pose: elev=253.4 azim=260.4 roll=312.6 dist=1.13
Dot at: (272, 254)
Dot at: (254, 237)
==
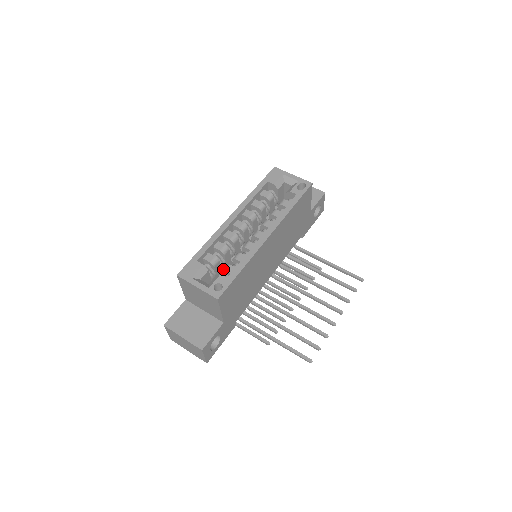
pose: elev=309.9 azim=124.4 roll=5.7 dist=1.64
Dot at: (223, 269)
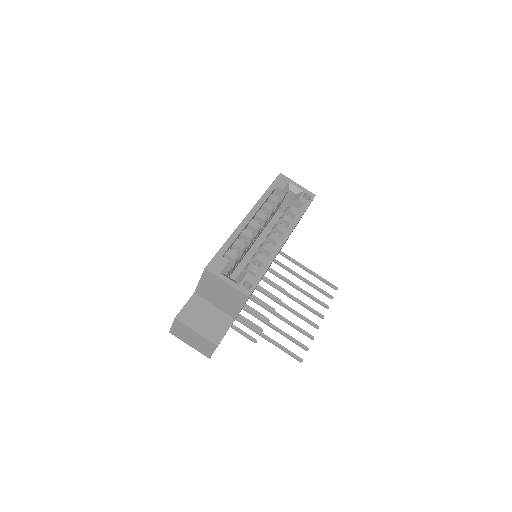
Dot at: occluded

__WHAT TO DO__.
Reproduce, word for word, the lines of the items from the one containing "pose: elev=253.4 azim=260.4" through the one containing "Dot at: (254, 237)".

__RESPONSE FOR THIS EXERCISE__.
pose: elev=253.4 azim=260.4 roll=312.6 dist=1.13
Dot at: (272, 254)
Dot at: (254, 237)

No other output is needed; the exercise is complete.